┌────────

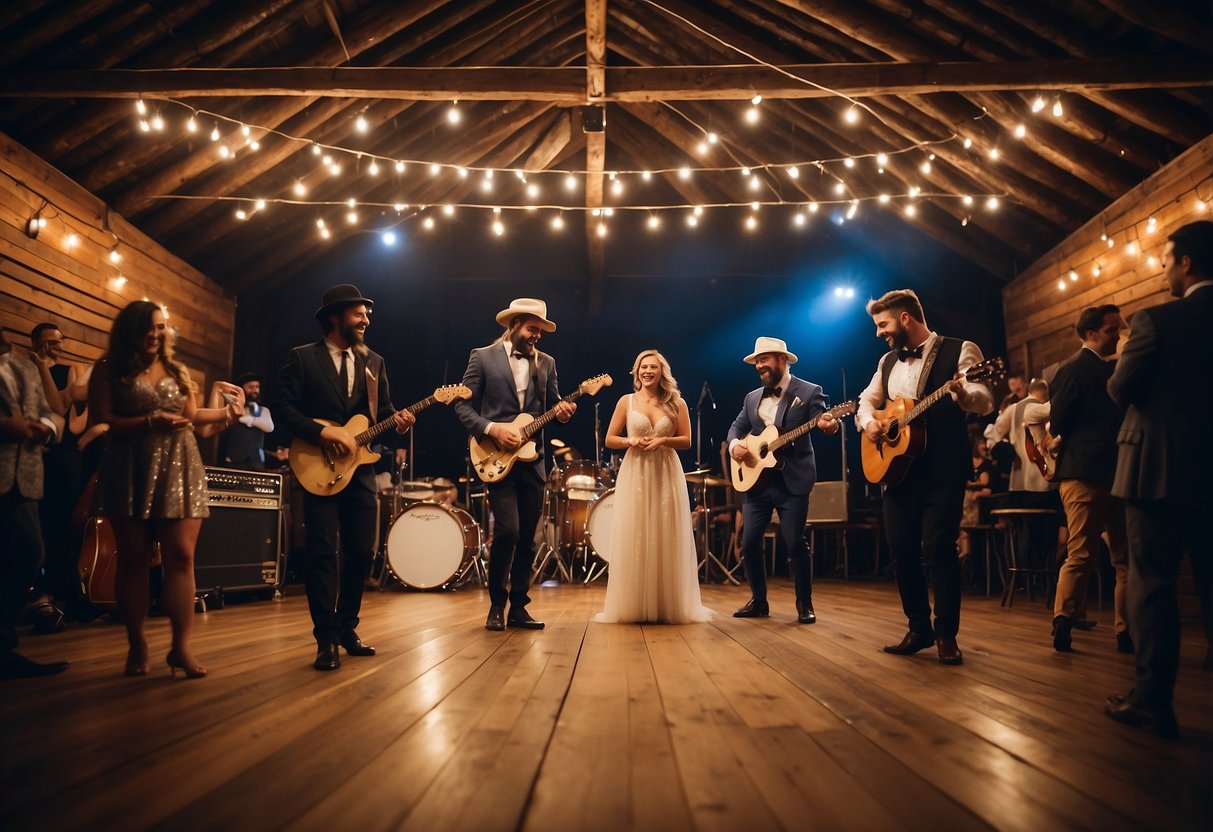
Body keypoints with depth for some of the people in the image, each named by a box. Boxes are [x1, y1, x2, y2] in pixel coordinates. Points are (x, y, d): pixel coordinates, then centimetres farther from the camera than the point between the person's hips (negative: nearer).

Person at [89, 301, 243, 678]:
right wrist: (150, 421, -13)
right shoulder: (109, 370, 5)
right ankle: (136, 645, 12)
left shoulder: (177, 370, 16)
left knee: (181, 556, -6)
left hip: (179, 468, 2)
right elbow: (101, 421, -4)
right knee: (133, 559, 3)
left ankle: (181, 646, -6)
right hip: (131, 470, -2)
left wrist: (227, 412, 1)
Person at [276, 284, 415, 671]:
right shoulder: (302, 358, 0)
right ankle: (326, 639, 2)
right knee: (323, 554, -6)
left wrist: (396, 421, -9)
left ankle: (346, 628, 21)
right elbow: (286, 408, -7)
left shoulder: (374, 362, 14)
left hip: (360, 468, 5)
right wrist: (323, 432, -18)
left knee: (362, 552, 6)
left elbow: (382, 410, 13)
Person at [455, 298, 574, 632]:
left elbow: (552, 404, 16)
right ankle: (496, 603, 6)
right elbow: (463, 405, -1)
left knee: (527, 539, 6)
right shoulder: (482, 357, 2)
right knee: (507, 531, -14)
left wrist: (562, 411, -8)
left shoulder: (546, 363, 13)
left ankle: (518, 606, 18)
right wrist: (493, 429, -15)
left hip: (532, 460, 4)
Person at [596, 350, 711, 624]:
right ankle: (633, 606, 8)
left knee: (667, 539, 2)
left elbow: (686, 441, 4)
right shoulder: (626, 401, 6)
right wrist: (631, 441, -12)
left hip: (667, 475, 0)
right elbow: (609, 440, 6)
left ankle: (669, 606, 11)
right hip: (635, 474, 0)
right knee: (634, 539, 0)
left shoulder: (676, 403, 6)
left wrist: (663, 440, -12)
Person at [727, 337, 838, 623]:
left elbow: (821, 420, -13)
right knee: (749, 542, 3)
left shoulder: (809, 391, -1)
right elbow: (737, 427, 17)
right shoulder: (752, 398, 15)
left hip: (793, 480, -5)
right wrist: (734, 444, -5)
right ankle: (758, 601, 19)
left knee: (795, 542, -6)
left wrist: (827, 424, -37)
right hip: (756, 479, 5)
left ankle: (805, 604, 10)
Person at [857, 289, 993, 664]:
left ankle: (946, 634, 7)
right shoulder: (889, 361, 15)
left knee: (939, 548, -8)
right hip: (897, 468, 6)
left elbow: (984, 402, -15)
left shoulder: (960, 351, -4)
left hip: (943, 471, -6)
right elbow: (866, 401, 23)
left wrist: (962, 394, -38)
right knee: (902, 551, 6)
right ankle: (919, 629, 19)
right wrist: (868, 421, 0)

└────────

WHAT YOU NEED TO DO: Rewrite the lines of every item above with "Person at" changed to "Figure at" wherever it occurs and everything else left as it is. Omit the pictures from your answer.

ANSWER TO THE PROBLEM:
Body keypoints with depth for some of the people in the image, each named by a box. Boxes are [x1, y1, x2, y2] in pixel coordinates. Points are (x, y, d): pixel coordinates, then centimetres farther from the camera than the point between the person's hips (negative: nearer).

Figure at [89, 301, 243, 678]:
right wrist: (150, 421, -13)
right shoulder: (109, 370, 5)
right ankle: (136, 645, 12)
left shoulder: (177, 370, 16)
left knee: (181, 556, -6)
left hip: (179, 468, 2)
right elbow: (101, 421, -4)
right knee: (133, 559, 3)
left ankle: (181, 646, -6)
right hip: (131, 470, -2)
left wrist: (227, 412, 1)
Figure at [276, 284, 415, 671]:
right shoulder: (302, 358, 0)
right ankle: (326, 639, 2)
right knee: (323, 554, -6)
left wrist: (396, 421, -9)
left ankle: (346, 628, 21)
right elbow: (286, 408, -7)
left shoulder: (374, 362, 14)
left hip: (360, 468, 5)
right wrist: (323, 432, -18)
left knee: (362, 552, 6)
left elbow: (382, 410, 13)
Figure at [455, 298, 574, 632]:
left elbow: (552, 404, 16)
right ankle: (496, 603, 6)
right elbow: (463, 405, -1)
left knee: (527, 539, 6)
right shoulder: (482, 357, 2)
right knee: (507, 531, -14)
left wrist: (562, 411, -8)
left shoulder: (546, 363, 13)
left ankle: (518, 606, 18)
right wrist: (493, 429, -15)
left hip: (532, 460, 4)
Figure at [596, 350, 711, 624]:
right ankle: (633, 606, 8)
left knee: (667, 539, 2)
left elbow: (686, 441, 4)
right shoulder: (626, 401, 6)
right wrist: (631, 441, -12)
left hip: (667, 475, 0)
right elbow: (609, 440, 6)
left ankle: (669, 606, 11)
right hip: (635, 474, 0)
right knee: (634, 539, 0)
left shoulder: (676, 403, 6)
left wrist: (663, 440, -12)
Figure at [727, 337, 838, 623]:
left elbow: (821, 420, -13)
right knee: (749, 542, 3)
left shoulder: (809, 391, -1)
right elbow: (737, 427, 17)
right shoulder: (752, 398, 15)
left hip: (793, 480, -5)
right wrist: (734, 444, -5)
right ankle: (758, 601, 19)
left knee: (795, 542, -6)
left wrist: (827, 424, -37)
right hip: (756, 479, 5)
left ankle: (805, 604, 10)
Figure at [857, 289, 993, 664]:
left ankle: (946, 634, 7)
right shoulder: (889, 361, 15)
left knee: (939, 548, -8)
right hip: (897, 468, 6)
left elbow: (984, 402, -15)
left shoulder: (960, 351, -4)
left hip: (943, 471, -6)
right elbow: (866, 401, 23)
left wrist: (962, 394, -38)
right knee: (902, 551, 6)
right ankle: (919, 629, 19)
right wrist: (868, 421, 0)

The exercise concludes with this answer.